The Playground, an installation by Architensions, is unveiled at the Coachella Valley Music and Arts Festival
Photography by Lance Gerber
Words by Sonia Zhuravlyova
Design firm Architensions has created a phantasmagorical installation, dubbed The Playground, on the grounds of the Californian music festival Coachella.
The Playground consists of four steel-framed towers painted in magenta, yellow and cyan – colours derived from the dichroic film (which changes colour depending on viewing angle) used to cover some of the shapes.
The playful installation’s structure and forms reference urban typologies such as piazzas, parks and arcades and reframe the role of the tower as a site of fun, rather than an ‘urban luxury paradigm’.
Photography by Michael Vahrenwald
‘It proposes a vertical city in a place where decades of horizontal sprawl have defined a certain type of leisure and suburban growth defined by apartness,’ explains the studio’s Nick Roseboro.

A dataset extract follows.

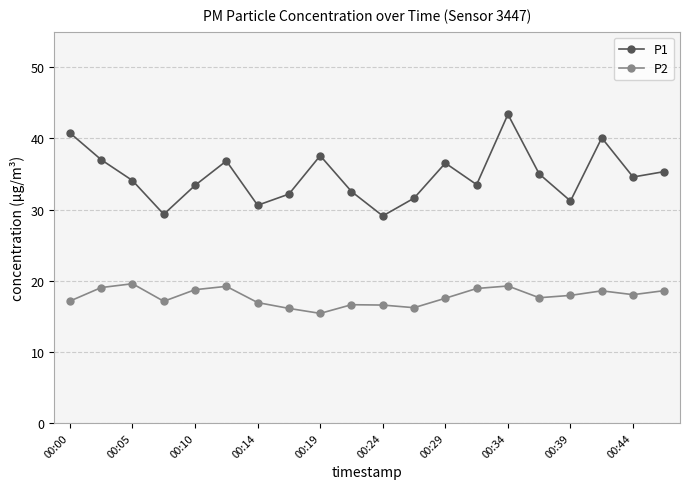

Which series has the largest total across all categories?

P1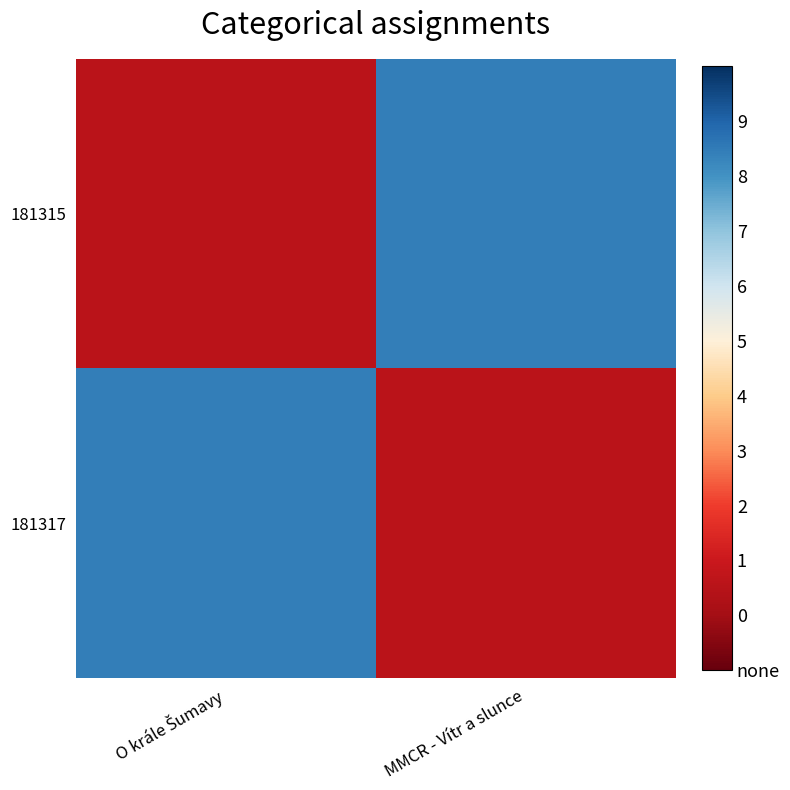

What is the spread (max minus min) of values at MMCR - Vítr a slunce?

5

‘Instead it experiments with the possibilities of improving our environment to foster physical interaction and collectivity.’

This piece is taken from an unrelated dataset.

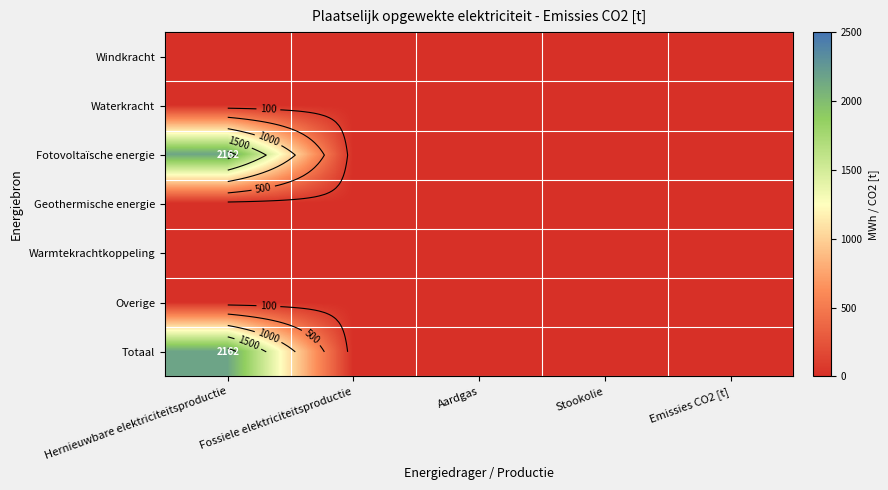

Which category has the highest value across all series?

Hernieuwbare elektriciteitsproductie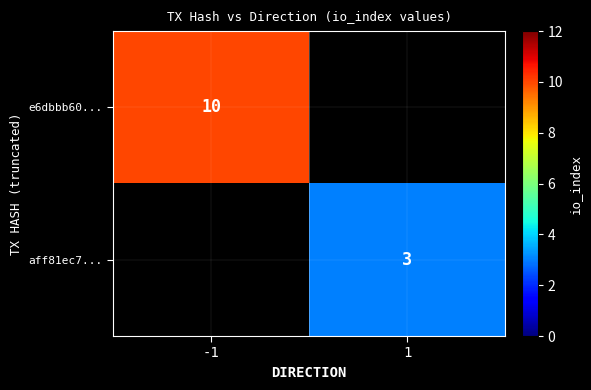

True or false: e6dbbb60... has a value of 10 at -1.

True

The installation reacts with the sun: the dichroic film projects colours on the ground and onto the festival-goers, while mirrored film reflects the valley’s surroundings.
Photography by Lance Gerber
Jutting shapes and sky bridges create playful shadows, while benches at ground level connect the towers and form an inviting spot in which to rest and engage with the sculpture.
‘The design evokes a familiar urban landscape, where the significance of play is reverted to its original definition of free personal time, in other words, a playground,’ explains Architensions’ Alessandro Orsini.
‘The grids create a new common ground, an open space that opposes the isolation and homogeneity of technologically mediated experiences.’
Photography by Michael Vahrenwald
‘At heart, The Playground provides its audience a space to realign the spirit and to rediscover leisure in a way that is not inherently attached to commerce or digital interpolation,’ adds Roseboro.
‘In an age when technology substitutes for real-life experiences through mediated images, the project presents a physical atmosphere that is both dynamic and enveloping.’